The latest growth figures support the views of Simon Jenkins in the Guardian this morning; "Flexible exchange rates are a more painless way of forcing down labour costs and promoting trade than government austerity. Inflation is a better way of easing debt. The remedy for depressed demand is increased demand, simple as that. The risk of inflation in Britain at present is trivial compared with that of deflation and recession."
If Osborne is getting it wrong, at least he has the opportunity to get it right, unlike the Eurozone. Jenkins writes;
The euro was a Locarno dream. It was the last cry of the 20th century, envisaging a brave new order in which bankers and businessmen, workers and peasants, would stand arm in arm, singing Ode to Joy. All labour costs would become equal. There would be fiscal and regulatory integration across the entire continent. The euro would unlock the door of a united states of Europe. Ireland and Greece would be to Germany what Nevada is to New York. The euro would squeeze and stretch the peoples of Europe until they were one.

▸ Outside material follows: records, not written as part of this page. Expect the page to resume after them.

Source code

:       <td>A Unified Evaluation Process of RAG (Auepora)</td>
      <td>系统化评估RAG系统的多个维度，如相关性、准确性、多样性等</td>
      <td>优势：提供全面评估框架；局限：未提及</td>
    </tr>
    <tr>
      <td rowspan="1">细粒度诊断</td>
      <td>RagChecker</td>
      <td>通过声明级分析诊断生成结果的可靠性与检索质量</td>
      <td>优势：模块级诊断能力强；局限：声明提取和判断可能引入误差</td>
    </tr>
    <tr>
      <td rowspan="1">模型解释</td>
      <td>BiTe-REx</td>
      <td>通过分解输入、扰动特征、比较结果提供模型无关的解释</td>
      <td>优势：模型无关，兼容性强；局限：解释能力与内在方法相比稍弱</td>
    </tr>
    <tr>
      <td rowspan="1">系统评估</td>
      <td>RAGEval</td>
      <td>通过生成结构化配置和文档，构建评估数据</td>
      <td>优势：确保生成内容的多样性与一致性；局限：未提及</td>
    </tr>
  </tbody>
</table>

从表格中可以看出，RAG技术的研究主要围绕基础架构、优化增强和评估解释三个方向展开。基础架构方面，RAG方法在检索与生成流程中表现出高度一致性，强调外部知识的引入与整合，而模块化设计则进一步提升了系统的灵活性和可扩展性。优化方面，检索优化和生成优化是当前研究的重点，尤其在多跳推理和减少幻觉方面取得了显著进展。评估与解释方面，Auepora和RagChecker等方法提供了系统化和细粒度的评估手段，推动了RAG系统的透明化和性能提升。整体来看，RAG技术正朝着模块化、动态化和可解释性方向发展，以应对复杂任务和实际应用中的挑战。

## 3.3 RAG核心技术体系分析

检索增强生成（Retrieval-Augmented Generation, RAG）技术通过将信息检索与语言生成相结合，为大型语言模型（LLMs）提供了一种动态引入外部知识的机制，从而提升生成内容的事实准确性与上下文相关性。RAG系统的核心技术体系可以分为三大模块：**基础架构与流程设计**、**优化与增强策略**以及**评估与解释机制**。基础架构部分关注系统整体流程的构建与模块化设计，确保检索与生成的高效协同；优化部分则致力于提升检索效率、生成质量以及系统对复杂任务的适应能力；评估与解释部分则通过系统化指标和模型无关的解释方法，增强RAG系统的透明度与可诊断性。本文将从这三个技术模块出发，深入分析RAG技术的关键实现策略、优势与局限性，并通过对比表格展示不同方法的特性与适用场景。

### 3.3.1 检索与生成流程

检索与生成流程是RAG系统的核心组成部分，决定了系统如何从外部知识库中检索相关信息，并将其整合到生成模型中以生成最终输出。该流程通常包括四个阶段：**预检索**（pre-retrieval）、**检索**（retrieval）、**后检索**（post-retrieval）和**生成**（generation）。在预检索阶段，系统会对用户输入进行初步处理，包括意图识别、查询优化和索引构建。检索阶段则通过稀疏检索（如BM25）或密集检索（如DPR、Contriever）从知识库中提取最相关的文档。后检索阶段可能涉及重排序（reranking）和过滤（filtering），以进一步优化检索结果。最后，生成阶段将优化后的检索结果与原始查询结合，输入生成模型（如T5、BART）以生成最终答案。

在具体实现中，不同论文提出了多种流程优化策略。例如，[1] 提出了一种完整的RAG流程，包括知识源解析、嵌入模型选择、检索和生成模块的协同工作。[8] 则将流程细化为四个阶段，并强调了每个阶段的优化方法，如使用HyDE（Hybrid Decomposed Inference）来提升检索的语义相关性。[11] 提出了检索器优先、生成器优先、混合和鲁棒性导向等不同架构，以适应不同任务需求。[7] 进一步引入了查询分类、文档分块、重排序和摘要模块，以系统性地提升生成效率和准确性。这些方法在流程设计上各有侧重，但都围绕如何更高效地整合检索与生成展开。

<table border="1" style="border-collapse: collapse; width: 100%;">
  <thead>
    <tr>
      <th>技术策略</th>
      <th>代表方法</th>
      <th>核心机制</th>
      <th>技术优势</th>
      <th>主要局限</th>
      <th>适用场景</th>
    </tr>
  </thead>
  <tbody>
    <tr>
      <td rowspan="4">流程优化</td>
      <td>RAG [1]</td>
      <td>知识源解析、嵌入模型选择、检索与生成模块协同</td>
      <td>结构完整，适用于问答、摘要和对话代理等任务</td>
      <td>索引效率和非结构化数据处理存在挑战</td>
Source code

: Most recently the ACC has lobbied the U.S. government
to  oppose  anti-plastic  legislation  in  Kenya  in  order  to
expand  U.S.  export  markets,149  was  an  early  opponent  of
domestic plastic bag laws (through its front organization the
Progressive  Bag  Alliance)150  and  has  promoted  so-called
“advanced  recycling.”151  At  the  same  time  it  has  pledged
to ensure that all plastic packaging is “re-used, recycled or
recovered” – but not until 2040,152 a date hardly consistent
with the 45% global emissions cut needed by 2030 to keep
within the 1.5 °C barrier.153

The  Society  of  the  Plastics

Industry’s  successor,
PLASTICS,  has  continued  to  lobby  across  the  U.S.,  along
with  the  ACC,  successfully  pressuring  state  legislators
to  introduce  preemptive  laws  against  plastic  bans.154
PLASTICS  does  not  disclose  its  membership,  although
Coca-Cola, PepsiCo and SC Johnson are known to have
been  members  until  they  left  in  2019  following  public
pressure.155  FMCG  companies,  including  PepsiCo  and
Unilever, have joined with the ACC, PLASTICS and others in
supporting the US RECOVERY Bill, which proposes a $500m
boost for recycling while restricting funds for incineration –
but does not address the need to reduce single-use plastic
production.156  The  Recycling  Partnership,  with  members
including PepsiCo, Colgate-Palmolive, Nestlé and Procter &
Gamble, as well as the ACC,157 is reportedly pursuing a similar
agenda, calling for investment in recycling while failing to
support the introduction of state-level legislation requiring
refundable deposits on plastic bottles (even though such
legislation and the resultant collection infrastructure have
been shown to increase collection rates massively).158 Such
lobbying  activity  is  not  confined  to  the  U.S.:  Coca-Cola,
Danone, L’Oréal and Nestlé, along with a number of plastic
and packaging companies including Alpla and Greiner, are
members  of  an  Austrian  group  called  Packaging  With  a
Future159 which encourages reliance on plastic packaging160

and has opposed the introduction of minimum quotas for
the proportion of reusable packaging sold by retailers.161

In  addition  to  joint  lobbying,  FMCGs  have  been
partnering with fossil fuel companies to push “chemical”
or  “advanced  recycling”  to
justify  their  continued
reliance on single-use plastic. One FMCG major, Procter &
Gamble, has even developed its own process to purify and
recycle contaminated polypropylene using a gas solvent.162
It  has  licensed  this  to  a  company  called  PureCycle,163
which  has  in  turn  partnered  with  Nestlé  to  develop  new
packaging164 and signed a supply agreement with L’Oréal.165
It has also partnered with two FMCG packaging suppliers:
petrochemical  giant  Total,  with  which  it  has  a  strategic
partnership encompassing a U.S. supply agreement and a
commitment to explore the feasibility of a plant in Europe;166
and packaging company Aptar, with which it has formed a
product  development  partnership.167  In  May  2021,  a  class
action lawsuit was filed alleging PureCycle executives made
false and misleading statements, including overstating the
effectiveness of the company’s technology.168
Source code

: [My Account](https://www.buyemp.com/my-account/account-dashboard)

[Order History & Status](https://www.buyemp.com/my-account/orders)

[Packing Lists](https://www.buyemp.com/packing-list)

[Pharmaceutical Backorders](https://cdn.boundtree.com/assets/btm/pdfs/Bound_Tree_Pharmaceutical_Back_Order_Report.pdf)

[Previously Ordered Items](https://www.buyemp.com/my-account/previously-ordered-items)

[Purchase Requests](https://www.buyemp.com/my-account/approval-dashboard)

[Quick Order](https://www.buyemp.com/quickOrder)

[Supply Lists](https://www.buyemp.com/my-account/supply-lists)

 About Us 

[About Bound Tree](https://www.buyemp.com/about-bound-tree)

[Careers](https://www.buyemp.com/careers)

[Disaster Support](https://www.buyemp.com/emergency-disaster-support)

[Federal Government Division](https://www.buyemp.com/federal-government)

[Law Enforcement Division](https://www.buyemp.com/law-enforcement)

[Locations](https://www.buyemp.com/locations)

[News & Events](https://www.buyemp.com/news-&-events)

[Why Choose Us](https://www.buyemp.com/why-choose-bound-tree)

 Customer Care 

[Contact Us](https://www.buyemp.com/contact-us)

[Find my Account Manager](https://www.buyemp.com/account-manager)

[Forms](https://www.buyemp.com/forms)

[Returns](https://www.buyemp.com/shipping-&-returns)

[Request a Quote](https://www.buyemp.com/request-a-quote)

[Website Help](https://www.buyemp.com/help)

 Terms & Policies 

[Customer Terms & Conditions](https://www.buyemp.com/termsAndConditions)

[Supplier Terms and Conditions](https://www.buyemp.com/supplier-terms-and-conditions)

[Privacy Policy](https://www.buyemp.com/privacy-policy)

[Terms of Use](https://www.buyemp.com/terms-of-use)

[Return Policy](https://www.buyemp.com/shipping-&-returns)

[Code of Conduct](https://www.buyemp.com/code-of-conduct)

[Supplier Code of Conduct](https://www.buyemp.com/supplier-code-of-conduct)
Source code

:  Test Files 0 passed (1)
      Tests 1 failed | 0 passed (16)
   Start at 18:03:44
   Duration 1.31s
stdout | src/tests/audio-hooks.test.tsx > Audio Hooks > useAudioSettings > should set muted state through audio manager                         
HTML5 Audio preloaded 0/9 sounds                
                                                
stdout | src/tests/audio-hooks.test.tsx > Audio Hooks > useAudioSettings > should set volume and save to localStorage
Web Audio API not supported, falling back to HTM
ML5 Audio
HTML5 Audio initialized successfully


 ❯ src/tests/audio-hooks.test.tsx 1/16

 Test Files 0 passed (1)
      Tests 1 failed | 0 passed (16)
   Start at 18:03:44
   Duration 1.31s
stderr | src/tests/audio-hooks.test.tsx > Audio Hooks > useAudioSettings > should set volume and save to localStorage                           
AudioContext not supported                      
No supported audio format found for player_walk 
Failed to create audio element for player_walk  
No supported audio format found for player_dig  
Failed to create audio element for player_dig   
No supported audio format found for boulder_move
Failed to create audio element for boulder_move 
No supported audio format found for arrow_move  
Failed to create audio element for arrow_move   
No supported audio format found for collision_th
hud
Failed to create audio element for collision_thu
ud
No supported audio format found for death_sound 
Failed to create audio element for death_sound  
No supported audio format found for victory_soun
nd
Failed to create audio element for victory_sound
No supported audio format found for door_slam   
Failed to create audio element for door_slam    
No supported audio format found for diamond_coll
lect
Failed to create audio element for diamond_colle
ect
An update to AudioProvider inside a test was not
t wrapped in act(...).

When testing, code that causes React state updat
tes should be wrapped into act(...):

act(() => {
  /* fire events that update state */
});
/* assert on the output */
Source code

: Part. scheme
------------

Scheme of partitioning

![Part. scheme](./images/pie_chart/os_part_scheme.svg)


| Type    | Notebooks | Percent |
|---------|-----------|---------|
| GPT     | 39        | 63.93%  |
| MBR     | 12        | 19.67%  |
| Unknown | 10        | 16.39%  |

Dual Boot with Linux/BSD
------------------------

This concept of union must rank among the great mistakes of history. Like other pan-continental visions, it has proved no match for the crooked timber of European mankind. Its acolytes cannot bear revisionism or tolerate dissent. They have driven Greece into chaos and Spain into severe depression, with half its youth now unemployed. The Eurocrats do not care. Their incomes are secure. They dance only round the euro and claim its blood sacrifice. They will do anything but admit they were wrong.
A measured and affordable investment in smaller scale construction schemes, deliverable in the short term, may help the UK avoid the worst of the Eurozone. If the Chancellor announced £10m for each Council in the country today, schemes could start spending on site in three months, the total cost a fraction of that lost to the balance sheets of the multinational banks through QE with no economic benefits. While the Eurozone gets ready for a catastrophic collapse, it's time for Britain to invest.